Réduisez le point d'entrée
Aucun des quatre leviers ne compte beaucoup si vous attendez de vous sentir prêt avant de commencer, car c'est l'ordre inverse. L'action génère la motivation bien plus sûrement que la motivation ne génère l'action : c'est le mouvement qui met le moteur en marche, pas l'inverse.
Alors rendez le démarrage presque gratuit. Pas “rédiger le rapport” — ouvrir le document. Pas “nettoyer la cuisine” — dégager un plan de travail. Une tâche bloquée depuis des jours bouge souvent en quelques minutes une fois réduite assez petit, parce que la majeure partie de la résistance vit dans les soixante premières secondes, pas dans la tâche entière.
Gardez le réservoir généralement plein
Certains jours, aucun des quatre leviers ne fonctionne, et c'est le signe que le réservoir lui-même est bas, pas un échec personnel à corriger avec plus d'urgence. Tenir un menu dopamine — une courte liste toute prête de choses qui font du bien de façon fiable — vous donne quelque chose vers quoi vous tourner les jours où fabriquer de la motivation à partir de rien est un pas de trop.

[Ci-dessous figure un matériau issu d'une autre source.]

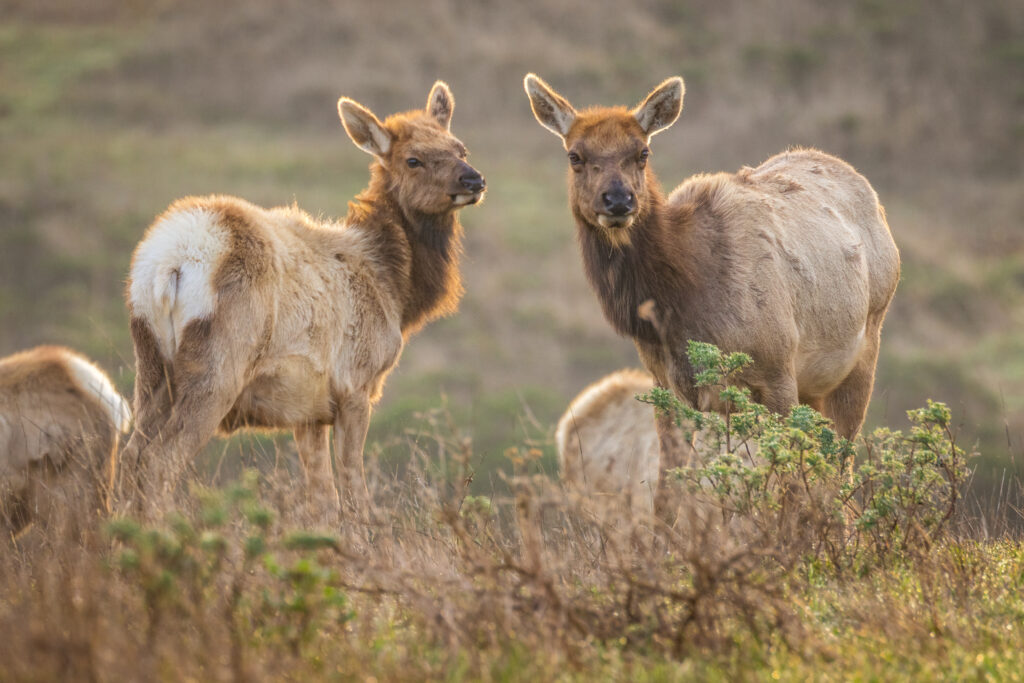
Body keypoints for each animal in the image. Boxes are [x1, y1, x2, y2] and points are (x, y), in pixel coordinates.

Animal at [117, 82, 485, 520]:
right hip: (218, 366)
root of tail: (171, 263)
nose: (474, 179)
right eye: (413, 159)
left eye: (460, 148)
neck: (395, 287)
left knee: (129, 455)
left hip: (150, 364)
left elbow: (323, 501)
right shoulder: (356, 383)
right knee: (159, 461)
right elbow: (355, 494)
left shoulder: (308, 408)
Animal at [524, 73, 901, 511]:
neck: (685, 303)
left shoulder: (777, 369)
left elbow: (790, 487)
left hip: (864, 345)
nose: (618, 199)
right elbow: (666, 494)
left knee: (840, 468)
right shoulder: (668, 388)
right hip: (815, 386)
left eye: (642, 152)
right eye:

Concevez pour le cerveau que vous avez
Rien de tout cela n'est un contournement dont il faut avoir honte. Une voiture ne roule pas avec le carburant qu'elle aimerait prendre — elle roule avec celui pour lequel elle est conçue. Donner à votre cerveau de l'intérêt, de la nouveauté, du défi et de l'urgence, plutôt qu'un énième discours sur l'importance, ce n'est pas tricher avec le système. C'est le concevoir.
Pour aller plus loin
Questions fréquentes
Pourquoi puis-je me concentrer des heures sur un loisir mais pas dix minutes sur une corvée ?
Parce que la motivation TDAH ne fonctionne pas à l'importance comme chez beaucoup d'autres personnes — elle fonctionne à l'intérêt, à la nouveauté, au défi et à l'urgence. Un loisir en fournit plusieurs à la fois, tandis qu'une corvée ennuyeuse n'en fournit aucun, peu importe à quel point elle compte réellement. C'est le même cerveau qui réagit correctement à ce qui est réellement devant lui, pas un manque de volonté.
Qu'est-ce qu'un système nerveux gouverné par l'intérêt ?
C'est un terme utilisé par le psychiatre William Dodson pour décrire le fonctionnement de la motivation TDAH : porté de façon fiable par l'intérêt, la nouveauté, le défi et l'urgence, et à peine influencé par l'importance, les échéances théoriques ou les seules conséquences. Cela explique pourquoi “souviens-toi juste que c'est important” fonctionne rarement comme conseil.
Comment se forcer à faire quelque chose pour lequel on n'a aucune motivation ?
Arrêtez d'attendre la sensation et fabriquez plutôt l'ingrédient manquant : ajoutez de l'urgence avec un minuteur ou une vraie échéance, ajoutez de l'intérêt en associant la tâche à de la musique ou en changeant votre façon de la faire, ajoutez de la nouveauté en changeant votre installation, ou ajoutez du défi en en faisant un petit jeu contre vous-même.
La volonté résout-elle les problèmes de motivation liés au TDAH ?
Pas de façon fiable, car le problème n'est généralement pas un manque d'effort — on demande à la volonté de remplacer un carburant sur lequel le cerveau ne fonctionne pas bien. Réduire la tâche et commencer quand même fonctionne généralement mieux que de vouloir se sentir prêt d'abord, car l'action a tendance à générer la motivation plus que la motivation ne génère l'action.